Öyle veya böyle ifadesine dahi yer vermek isabetli olmadığı gibi kendi geleceklerini tehlikeye atmak gibi bir lüksü de olamaz yöneticilerin.
Bu düşünce ile ülkemizdeki trajik duruma göz atarsak, ciddiyetsiz bir durum karşımıza çıkar.
Türkiye, sınırları ile ölçü olduğundan, yaşam için bu milletin kendi geçim kaynaklarının kullanımı yine kendi milletiyle olmalıdır.
Bugün, Türkiye'nin içinde bulunduğu durum çok vahimdir.
Sığınmacı, mülteci, azınlık olarak Türkiye'ye getirtilen, ülkenin dört bir yanına dağıtılan bu çok tehlikeli yapılanma bu ülkede yaşayan kendi milletimizin geleceğini tehlikeye atmaktadır.
Aynı şekilde, Türkiye Cumhuriyeti Devleti'nin milli varlığına açık tehdit oluşturan bu durumun çok acil tehdit oluşturmaya sebep oluşturmayacak şekilde neticelenmesi gerekmektedir.
Ülkemizin dört bir tarafı adeta işgal durumundadır.
Bunu görmezden gelme lüksüne hiçbir yönetici sahip olamaz.

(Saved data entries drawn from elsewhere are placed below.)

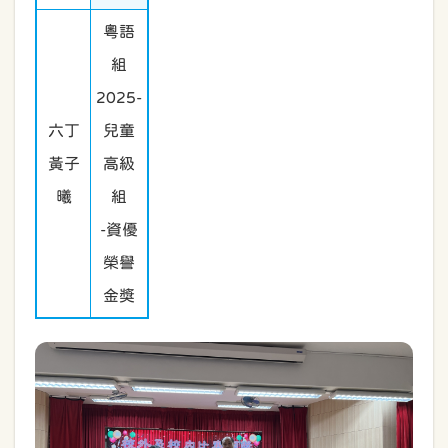
粵語
組
2025-
六丁
兒童
黃子
高級
曦
組
-資優
榮譽
金獎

Bu ülkeyi açık ve örtülü tehdit ve tehlikeye atmak ciddiyetsiz bir durum olduğundan hiç vakit kaybetmeden, Türkiye'de bulunan bütün sığınmacı veya mültecilerin tamamını geri göndermek gerekmektedir.
Bu tehlikeli durum içerisinde, Türkiye'nin tamamı bulunduğu gibi, Trabzon'daki durum tehlike canlarını çalmaya başladı bile.
Trabzon'un her mahallesine yetkililerinin bilinçli olarak konuşlandırdığı bu yapılanma, bulundukları her yerde tehditler ve şantaj oluşturmaya başladıklarını, kendilerine ait başkalarının alışverişine dahi izin vermedikleri marketler ile bu tehdidi boyutlaştırmaktadır.
Birbirleriyle özel WhatsApp iletişim ağı ile bağlanan Suriyeli ve Afganlıların Trabzon'un yaşanırlığını etkilediğinden, maalesef bu ildeki tehlikeyi görmezden gelen, bu ilin yöneticileri de bu tehlikeli duruma onay verir mantığıyla, her türlü ihtiyaçlarını eksiksiz karşılamaktadırlar.
İç tehdidi açık olan bu durumun önlenememesi durumunda, çok aşırı doğum oranları ile önünün alınamaması durumunda, Türkiye'nin her yerinde olma ihtimali yüksek mahalli bazda bütün yerel halkın gücü ile bu tehdidi ortadan kaldırma ortamına gidileceği net görünmektedir.

Sonuç olarak, ülkeyi yönetmenlerin, birinci asli görevi vatandaşını hür ve müreffeh bir şekilde yaşamlarını idame ettirmek olmalıdır.